*TASK TO COMPLETE*
Copy every line below precisely as it appears.

*EXTRACTED DATA*
═══

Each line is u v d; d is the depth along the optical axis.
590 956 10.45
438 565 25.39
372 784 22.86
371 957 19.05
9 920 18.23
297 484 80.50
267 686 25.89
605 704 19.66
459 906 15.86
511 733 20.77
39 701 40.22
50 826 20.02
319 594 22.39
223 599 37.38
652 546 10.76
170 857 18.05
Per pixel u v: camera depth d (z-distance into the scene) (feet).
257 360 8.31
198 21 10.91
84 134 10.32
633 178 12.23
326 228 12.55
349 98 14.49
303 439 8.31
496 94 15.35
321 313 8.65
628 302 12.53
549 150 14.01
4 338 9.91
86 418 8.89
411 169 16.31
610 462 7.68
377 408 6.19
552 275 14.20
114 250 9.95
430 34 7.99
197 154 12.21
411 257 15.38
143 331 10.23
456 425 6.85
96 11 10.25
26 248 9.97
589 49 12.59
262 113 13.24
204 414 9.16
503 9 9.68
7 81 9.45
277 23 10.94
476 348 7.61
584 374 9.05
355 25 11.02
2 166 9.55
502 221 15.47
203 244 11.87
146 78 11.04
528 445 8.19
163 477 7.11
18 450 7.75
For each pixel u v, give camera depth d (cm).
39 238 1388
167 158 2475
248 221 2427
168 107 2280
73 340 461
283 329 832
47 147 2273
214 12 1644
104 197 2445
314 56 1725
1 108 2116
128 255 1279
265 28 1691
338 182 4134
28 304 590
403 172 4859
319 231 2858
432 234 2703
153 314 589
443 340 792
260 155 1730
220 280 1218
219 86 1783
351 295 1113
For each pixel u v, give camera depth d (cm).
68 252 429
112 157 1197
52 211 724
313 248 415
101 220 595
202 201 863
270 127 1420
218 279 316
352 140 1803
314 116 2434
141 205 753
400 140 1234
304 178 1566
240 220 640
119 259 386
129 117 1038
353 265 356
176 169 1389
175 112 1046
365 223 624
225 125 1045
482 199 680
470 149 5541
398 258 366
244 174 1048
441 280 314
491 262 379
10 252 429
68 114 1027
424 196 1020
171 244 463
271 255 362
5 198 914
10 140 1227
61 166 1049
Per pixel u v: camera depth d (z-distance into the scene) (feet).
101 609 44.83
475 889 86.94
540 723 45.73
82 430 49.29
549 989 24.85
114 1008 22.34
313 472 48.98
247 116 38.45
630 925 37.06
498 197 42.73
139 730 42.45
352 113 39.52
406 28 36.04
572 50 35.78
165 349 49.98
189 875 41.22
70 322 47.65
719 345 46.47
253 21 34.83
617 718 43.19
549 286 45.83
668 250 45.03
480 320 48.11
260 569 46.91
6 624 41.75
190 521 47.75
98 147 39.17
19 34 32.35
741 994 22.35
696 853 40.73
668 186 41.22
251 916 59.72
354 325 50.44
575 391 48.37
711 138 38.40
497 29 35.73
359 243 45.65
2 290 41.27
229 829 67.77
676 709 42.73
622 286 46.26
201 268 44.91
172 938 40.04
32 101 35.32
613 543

═══

*THE COMPLETED TASK*
Each line is u v d; d is the depth along the optical axis.
590 956 10.45
438 565 25.39
372 784 22.86
371 957 19.05
9 920 18.23
297 484 80.50
267 686 25.89
605 704 19.66
459 906 15.86
511 733 20.77
39 701 40.22
50 826 20.02
319 594 22.39
223 599 37.38
652 546 10.76
170 857 18.05
Per pixel u v: camera depth d (z-distance into the scene) (feet).
257 360 8.31
198 21 10.91
84 134 10.32
633 178 12.23
326 228 12.55
349 98 14.49
303 439 8.31
496 94 15.35
321 313 8.65
628 302 12.53
549 150 14.01
4 338 9.91
86 418 8.89
411 169 16.31
610 462 7.68
377 408 6.19
552 275 14.20
114 250 9.95
430 34 7.99
197 154 12.21
411 257 15.38
143 331 10.23
456 425 6.85
96 11 10.25
26 248 9.97
589 49 12.59
262 113 13.24
204 414 9.16
503 9 9.68
7 81 9.45
277 23 10.94
476 348 7.61
584 374 9.05
355 25 11.02
2 166 9.55
502 221 15.47
203 244 11.87
146 78 11.04
528 445 8.19
163 477 7.11
18 450 7.75
For each pixel u v, give camera depth d (cm).
39 238 1388
167 158 2475
248 221 2427
168 107 2280
73 340 461
283 329 832
47 147 2273
214 12 1644
104 197 2445
314 56 1725
1 108 2116
128 255 1279
265 28 1691
338 182 4134
28 304 590
403 172 4859
319 231 2858
432 234 2703
153 314 589
443 340 792
260 155 1730
220 280 1218
219 86 1783
351 295 1113
For each pixel u v, give camera depth d (cm).
68 252 429
112 157 1197
52 211 724
313 248 415
101 220 595
202 201 863
270 127 1420
218 279 316
352 140 1803
314 116 2434
141 205 753
400 140 1234
304 178 1566
240 220 640
119 259 386
129 117 1038
353 265 356
176 169 1389
175 112 1046
365 223 624
225 125 1045
482 199 680
470 149 5541
398 258 366
244 174 1048
441 280 314
491 262 379
10 252 429
68 114 1027
424 196 1020
171 244 463
271 255 362
5 198 914
10 140 1227
61 166 1049
Per pixel u v: camera depth d (z-distance into the scene) (feet).
101 609 44.83
475 889 86.94
540 723 45.73
82 430 49.29
549 989 24.85
114 1008 22.34
313 472 48.98
247 116 38.45
630 925 37.06
498 197 42.73
139 730 42.45
352 113 39.52
406 28 36.04
572 50 35.78
165 349 49.98
189 875 41.22
70 322 47.65
719 345 46.47
253 21 34.83
617 718 43.19
549 286 45.83
668 250 45.03
480 320 48.11
260 569 46.91
6 624 41.75
190 521 47.75
98 147 39.17
19 34 32.35
741 994 22.35
696 853 40.73
668 186 41.22
251 916 59.72
354 325 50.44
575 391 48.37
711 138 38.40
497 29 35.73
359 243 45.65
2 290 41.27
229 829 67.77
676 709 42.73
622 286 46.26
201 268 44.91
172 938 40.04
32 101 35.32
613 543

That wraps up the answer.